Neanderthals With Disabilities Survived Through Social Support

Neanderthals With Disabilities Survived Through Social Support

A re-analysis of a 50,000-year-old Neanderthal skull shows that, in addition to enduring multiple injuries and debilitations, this male individual was also profoundly deaf. Yet he lived well into his 40s, which is quite old by Paleolithic standards. It’s an achievement that could have only been possible with the help of others, according to new research.

Image: Erik Trinkaus

When the remains of this older Neanderthal were discovered at Shanidar Cave in Iraqi Kurdistan in 1957, his many physical injuries and disabilities were immediately apparent. Analysis of his skull showed that he suffered a crushing blow to the head near his eye socket when he was young, likely causing some visual impairment. His right hand and forearm were missing, the result of an amputation. He likely walked with a serious gait, and he suffered from hyperostotic disease (DISH), which is associated with muscular pain and reduced mobility along the spine.

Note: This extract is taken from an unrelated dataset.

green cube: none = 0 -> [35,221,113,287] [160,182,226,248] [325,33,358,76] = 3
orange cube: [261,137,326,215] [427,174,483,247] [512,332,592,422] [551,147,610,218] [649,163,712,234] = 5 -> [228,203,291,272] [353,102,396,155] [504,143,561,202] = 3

But a new analysis of this specimen, known as Shanidar 1, shows he had another major disability – one not noticed during earlier examinations. New research published in PLOS One reveals that the bony growths found in this Neanderthal’s ear canals would have resulted in serious hearing loss. So this Paleolithic-era hunter-gatherer, according to the updated analysis conducted by anthropologists Erik Trinkaus from Washington University in St Louis and Sébastien Villotte of the French National Centre for Scientific Research, was profoundly deaf.

Neanderthals With Disabilities Survived Through Social Support
The ear canals of the Neandertal fossil Shanidar 1 show serious deformities that would likely have caused profound deafness. (Image: Erik Trinkaus)

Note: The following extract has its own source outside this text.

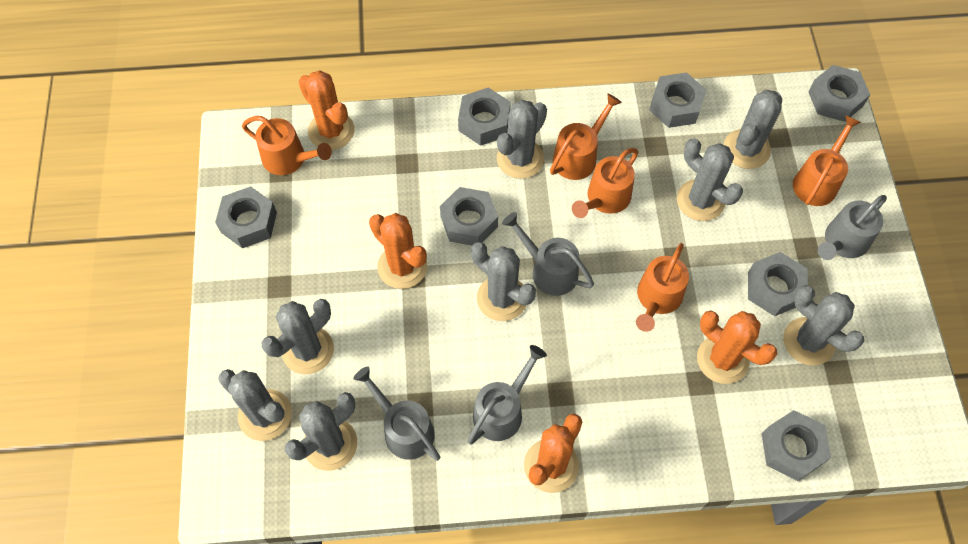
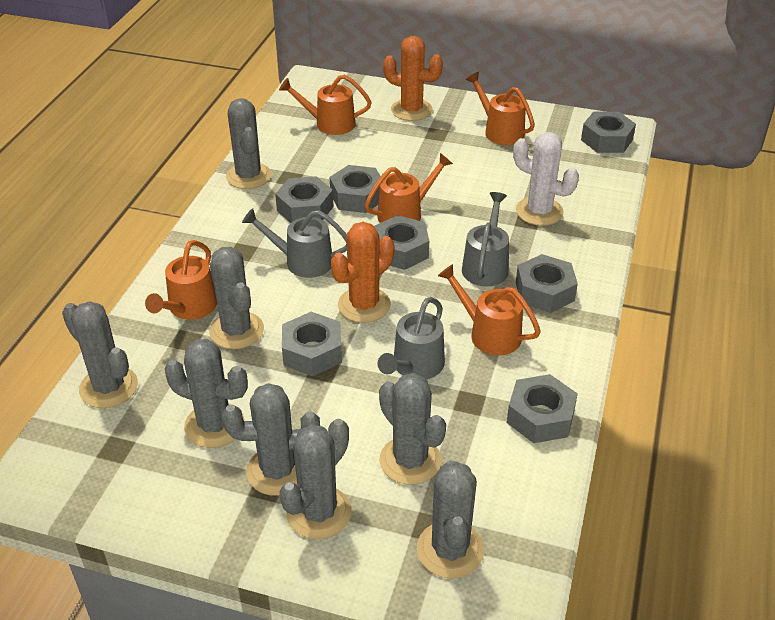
grey watering can: [353,366,440,461] [468,345,547,444] [502,212,594,296] [818,195,887,260] = 4 -> [242,208,347,278] [378,297,445,379] [462,192,509,287] = 3
orange cactus: [299,70,355,150] [369,213,428,289] [524,414,582,493] [697,310,777,384] = 4 -> [331,222,394,323] [383,36,443,121] = 2
white cactus: none = 0 -> [513,132,579,226] = 1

The ear canals of the Neandertal fossil Shanidar 1 show serious deformities that would likely have caused profound deafness. (Image: Erik Trinkaus)

“It would have been essentially impossible for Shanidar 1 to maintain a sufficiently clear canal for adequate sound transmission,” noted the authors in the study. “He would therefore have been effectively deaf in his right ear, and he likely had at least partial CHL [conductive hearing loss] in the left ear.” Trinkaus and Villotte say it was “a serious sensory deprivation for a Pleistocene hunter-gatherer”.

Yet despite his deafness and his other physical setbacks, Shanidar 1 died between 40 and 50 years of age (based on dental analysis). By Paleolithic standards, he was an old man. The only way he could have lived to such a ripe old age is by receiving considerable help from others. “More than his loss of a forearm, bad limp and other injuries, his deafness would have made him easy prey for the ubiquitous carnivores in his environment and dependent on other members of his social group for survival,” said Trinkaus in a statement.

His inability to hear would have resulted in reduced communication and diminished social activities requiring coordination, thus making him less effective as a hunter and a forager. It would have been difficult for Shanidar 1 to learn how to fashion tools and use them, and as noted, he would have been more vulnerable to medium and large carnivores (for example, wolves, large cats and bears).

“[A]n individual with advanced CHL would have been highly vulnerable alone in a Pleistocene foraging context,” write the researchers in their study. “For Shanidar 1, the CHL was associated with loss of function in other aspects of his biology, all of which would have compounded his need for support, even if some of the individual deficiencies by themselves would not have required such assistance.”

Trinkaus and Villotte says it isn’t surprising that his fellow Neanderthals were able and willing to provide this level of social support. Profoundly, these extinct humans buried their dead, a funeral act that anthropologists say is indicative of social cohesion, social roles and mutual support. What’s more, Neanderthals used pigments and feathers to modify their appearance, which the authors say is “a reflection of social identity manipulation and social cohesion”. To say Neanderthals cared for the physically impaired is therefore not a stretch.

Importantly, other examples of prehistoric social support exists in the scientific literature. A study from 2014 revealed a Neanderthal from Spain who suffered from similar hearing loss, and the remains of a five-year-old archaic human with a severe brain deformity who wasn’t rejected at birth.

Our conceptions of Neanderthals, as this new study shows, has now moved well beyond the outdated notion that they were brutish proto-humans who cowered in caves. As we’re learning, the behavioural differences between Neanderthals and modern humans are, in the words of the researchers, “modest” at best.